Bring together every line in the data that includes "userSpaceOnUse".

[Records from a dataset]
-------------------------
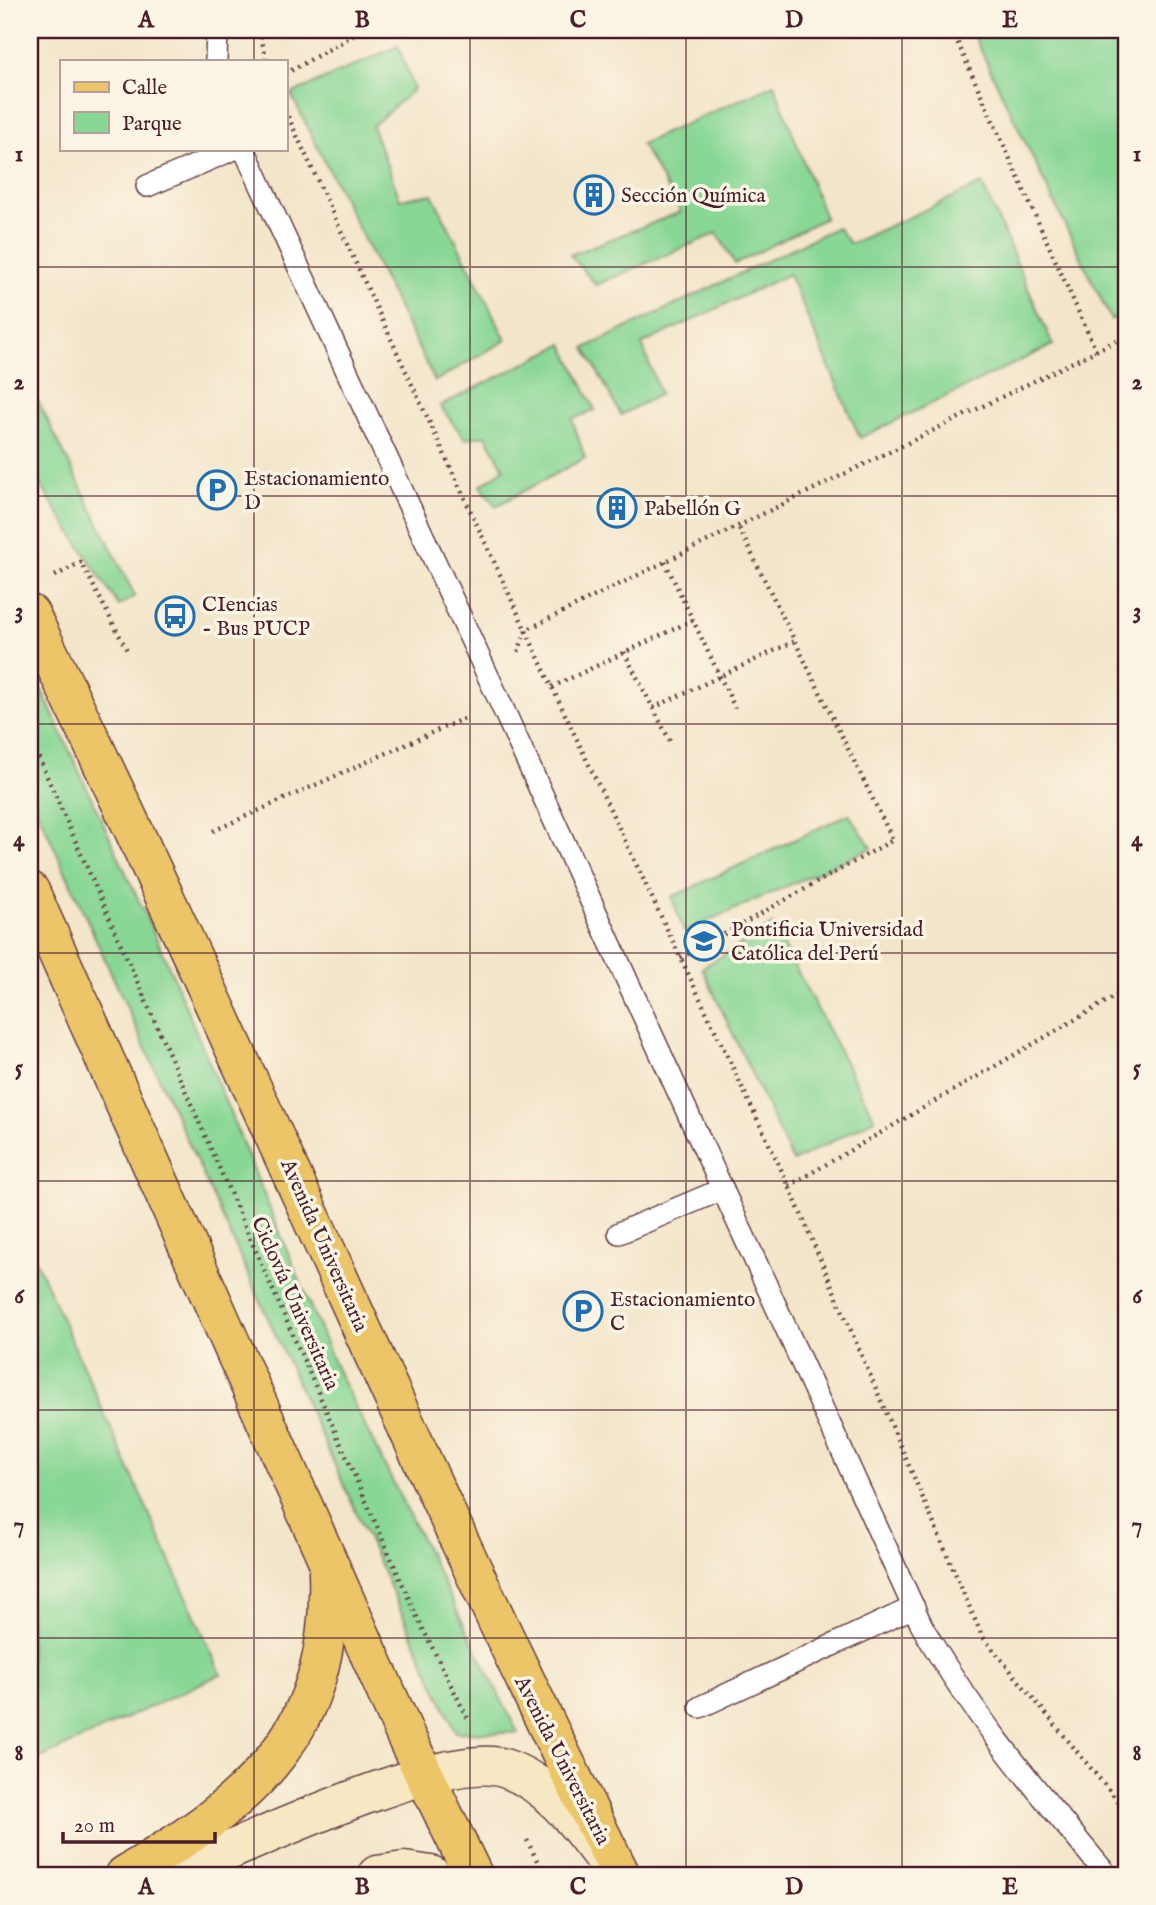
<svg xmlns="http://www.w3.org/2000/svg" width="1156" height="1905" font-family="'IM FELL English',serif">
	<rect width="100%" height="100%" fill="#fcf5e5"/>
	<filter id="ink" filterUnits="userSpaceOnUse"><feTurbulence type="fractalNoise" baseFrequency=".0143" numOctaves="2"/><feDisplacementMap in="SourceGraphic" scale="14" xChannelSelector="R" yChannelSelector="G"/><feConvolveMatrix kernelMatrix="1 2 1 2 8 2 1 2 1" color-interpolation-filters="sRGB"/></filter>
	<filter id="wash" filterUnits="userSpaceOnUse"><feTurbulence type="fractalNoise" baseFrequency=".00686" numOctaves="4" result="noise"/><feDisplacementMap in="SourceGraphic" scale="28" xChannelSelector="R" yChannelSelector="G"/><feGaussianBlur stdDeviation="1.57" result="paint"/><feColorMatrix in="noise" values="0 0 0 0 0 0 0 0 0 0 0 0 0 0 0 0 0 1.4 0 .05"/><feComposite in="paint" operator="in"/></filter>
	<g filter="url(#wash)">
		<rect width="100%" height="100%" fill="#f3e5c9"/>
		<g fill="#89d795" stroke="#6a7b60" stroke-width="2">
			<path d="M971,30h155v283l-15,7z"/>
			<path d="M398,46l16,43 -42,37 28,73 32,-5 74,146 -71,41 -144,-287z"/>
			<path d="M774,84l51,134 -90,46 -18,-31 -121,52 -26,-30 111,-43 -40,-68z"/>
			<path d="M982,184l71,161 -193,93 -71,-164 -147,70 18,50 -39,21 -36,-67 252,-121 13,17z"/>
			<path d="M563,344l32,66 -23,9 13,39 -89,48 -16,-20 24,-17 -18,-34 -21,4 -25,-33z"/>
			<path d="M30,385l105,211 -16,10 -89,-137z"/>
			<path d="M30,665l138,299 169,406 181,363 -62,-1 -426,-938z"/>
			<path d="M849,814l23,34 -188,84 -12,-35z"/>
			<path d="M773,925l102,194 -82,43 -91,-194z"/>
			<path d="M30,1248l191,426 -191,89z"/>
		</g>
	</g>
	<g filter="url(#ink)">
		<g fill="none" stroke-linecap="round" stroke-linejoin="round">
			<g stroke="#633d43" stroke-width="24">
				<g id="service">
					<path d="M216,61l1,-31"/>
					<path d="M244,149l256,553 422,924c51,91 119,169 185,249"/>
					<path d="M147,186l87,-37"/>
					<path d="M619,1233l104,-44"/>
					<path d="M700,1707l214,-100"/>
				</g>
			</g>
			<g stroke="#633d43" stroke-width="41">
				<g id="secondary">
					<path d="M173,1875c66,-27 270,-126 331,-107 44,14 74,56 101,92"/>
					<path d="M377,1875l27,-4 27,4"/>
				</g>
			</g>
			<g stroke="#633d43" stroke-width="41">
				<g id="primary">
					<path d="M30,614c205,417 382,847 591,1261"/>
					<path d="M30,891l377,848 66,136"/>
					<path d="M125,1875c129,-76 209,-143 203,-303"/>
				</g>
			</g>
			<g stroke="#633d43" stroke-width="4.5" stroke-dasharray="2 5" stroke-linecap="butt">
				<path d="M259,30l8,31"/>
				<path d="M952,30l144,321"/>
				<path d="M285,74l78,-44"/>
				<path d="M285,110l267,577 237,499 193,450 144,175"/>
				<path d="M665,562l70,146"/>
				<path d="M55,576l26,-14 47,90"/>
				<path d="M518,652l8,-22 600,-294"/>
				<path d="M624,652l46,89"/>
				<path d="M552,687l141,-67"/>
				<path d="M653,708l142,-67"/>
				<path d="M30,738l386,877 53,106"/>
				<path d="M213,831l254,-114"/>
				<path d="M681,958l212,-118 -155,-314"/>
				<path d="M789,1186l337,-196"/>
				<path d="M527,1840l17,35"/>
			</g>
			<use href="#service" stroke="#fff" stroke-width="21"/>
			<use href="#secondary" stroke="#f7e8c3" stroke-width="38"/>
			<use href="#primary" stroke="#ecc569" stroke-width="38"/>
		</g>
	</g>
	<path fill="none" stroke="#4a1f2b" stroke-width="2" stroke-opacity="0.55" d="M254,30v31M470,30v1845M686,30v1845M902,30v1845M254,149v1726M30,267h1096M30,496h1096M30,724h1096M30,953h1096M30,1181h1096M30,1410h1096M30,1638h1096"/>
	<defs>
		<g id="building-ring" transform="scale(2.0125)"><circle r="9.5" fill="#fcf5e5" stroke="#1f6fb2" stroke-width="1.5"/><path d="M-4-6H4V6H1V3H-1V6H-4ZM-2.5-4.3h1.7v1.8h-1.7ZM.8-4.3h1.7v1.8H.8ZM-2.5-1h1.7V.8h-1.7ZM.8-1h1.7V.8H.8Z" fill="#1f6fb2"/></g>
		<g id="parking-ring" transform="scale(2.0125)"><circle r="9.5" fill="#fcf5e5" stroke="#1f6fb2" stroke-width="1.5"/><path d="M-3.5-5.5H1a3.5 3.5 0 0 1 0 7H-1V5.5H-3.5ZM-1-3.4V-.6H.8a1.4 1.4 0 0 0 0-2.8Z" fill="#1f6fb2"/></g>
		<g id="bus-ring" transform="scale(2.0125)"><circle r="9.5" fill="#fcf5e5" stroke="#1f6fb2" stroke-width="1.5"/><path d="M-5-6H5V4H4V6H2V4H-2V6H-4V4H-5ZM-3.5-4V0h7V-4ZM-3.5 1.2v1.5H-2V1.2ZM2 1.2v1.5H3.5V1.2Z" fill="#1f6fb2"/></g>
		<g id="university-ring" transform="scale(2.0125)"><circle r="9.5" fill="#fcf5e5" stroke="#1f6fb2" stroke-width="1.5"/><path d="M0-5L7-2L0 1L-7-2ZM-4 1L0 2.5L4 1V4Q0 6-4 4Z" fill="#1f6fb2"/></g>
	</defs>
	<g fill-rule="evenodd">
		<use href="#building-ring" x="594" y="195"/>
		<use href="#parking-ring" x="217" y="490"/>
		<use href="#building-ring" x="617" y="508"/>
		<use href="#bus-ring" x="175" y="616"/>
		<use href="#university-ring" x="704" y="941"/>
		<use href="#parking-ring" x="583" y="1311"/>
	</g>
	<g text-anchor="middle" stroke-width="7" stroke-linejoin="round" paint-order="stroke">
		<g font-size="21" fill="#4a1f2b" stroke="#fcf5e5" text-anchor="start">
			<text x="621" y="202">Sección Química</text>
			<text x="244" y="485">Estacionamiento<tspan x="244" dy="24">D</tspan></text>
			<text x="644" y="515">Pabellón G</text>
			<text x="202" y="611">CIencias<tspan x="202" dy="24">- Bus PUCP</tspan></text>
			<text x="731" y="936">Pontificia Universidad<tspan x="731" dy="24">Católica del Perú</tspan></text>
			<text x="610" y="1306">Estacionamiento<tspan x="610" dy="24">C</tspan></text>
		</g>
		<g font-size="21" fill="#4a1f2b" stroke="#fcf5e5">
			<text transform="translate(325 1245) rotate(66)" y="7">Avenida Universitaria</text>
			<text transform="translate(296 1303) rotate(66)" y="7">Ciclovía Universitaria</text>
			<text transform="translate(563 1760) rotate(63)" y="7">Avenida Universitaria</text>
		</g>
	</g>
	<rect width="1156" height="1905" fill="none" stroke="#fcf5e5" stroke-width="77"/>
	<rect x="60" y="60" width="228" height="91" fill="#fcf5e5" stroke="#b59f9b" stroke-width="2"/>
	<rect x="74" y="82" width="35" height="10" fill="#ecc569" stroke="#b59f9b" stroke-width="2"/>
	<text x="122" y="94" font-size="21" fill="#4a1f2b">Calle</text>
	<rect x="74" y="112" width="35" height="21" fill="#89d795" stroke="#b59f9b" stroke-width="2"/>
	<text x="122" y="130" font-size="21" fill="#4a1f2b">Parque</text>
	<path d="M63 1832v10h152v-10" fill="none" stroke="#4a1f2b" stroke-width="3.5"/>
	<text x="74" y="1832" font-size="21" fill="#4a1f2b" stroke="#fcf5e5" stroke-width="5" paint-order="stroke">20 m</text>
	<rect x="38" y="38" width="1080" height="1829" fill="none" stroke="#4a1f2b" stroke-width="2.5"/>
	<g font-size="23" text-anchor="middle" font-weight="bold" fill="#4a1f2b">
		<text x="146" y="27">A</text>
		<text x="362" y="27">B</text>
		<text x="578" y="27">C</text>
		<text x="794" y="27">D</text>
		<text x="1010" y="27">E</text>
		<text x="19" y="161">1</text>
		<text x="1137" y="161">1</text>
		<text x="19" y="389">2</text>
		<text x="1137" y="389">2</text>
		<text x="19" y="618">3</text>
		<text x="1137" y="618">3</text>
		<text x="19" y="846">4</text>
		<text x="1137" y="846">4</text>
		<text x="19" y="1075">5</text>
		<text x="1137" y="1075">5</text>
		<text x="19" y="1303">6</text>
		<text x="1137" y="1303">6</text>
		<text x="19" y="1532">7</text>
		<text x="1137" y="1532">7</text>
		<text x="19" y="1760">8</text>
		<text x="1137" y="1760">8</text>
		<text x="146" y="1894">A</text>
		<text x="362" y="1894">B</text>
		<text x="578" y="1894">C</text>
		<text x="794" y="1894">D</text>
		<text x="1010" y="1894">E</text>
	</g>
</svg>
-------------------------
» **Your response**
	<filter id="ink" filterUnits="userSpaceOnUse"><feTurbulence type="fractalNoise" baseFrequency=".0143" numOctaves="2"/><feDisplacementMap in="SourceGraphic" scale="14" xChannelSelector="R" yChannelSelector="G"/><feConvolveMatrix kernelMatrix="1 2 1 2 8 2 1 2 1" color-interpolation-filters="sRGB"/></filter>
	<filter id="wash" filterUnits="userSpaceOnUse"><feTurbulence type="fractalNoise" baseFrequency=".00686" numOctaves="4" result="noise"/><feDisplacementMap in="SourceGraphic" scale="28" xChannelSelector="R" yChannelSelector="G"/><feGaussianBlur stdDeviation="1.57" result="paint"/><feColorMatrix in="noise" values="0 0 0 0 0 0 0 0 0 0 0 0 0 0 0 0 0 1.4 0 .05"/><feComposite in="paint" operator="in"/></filter>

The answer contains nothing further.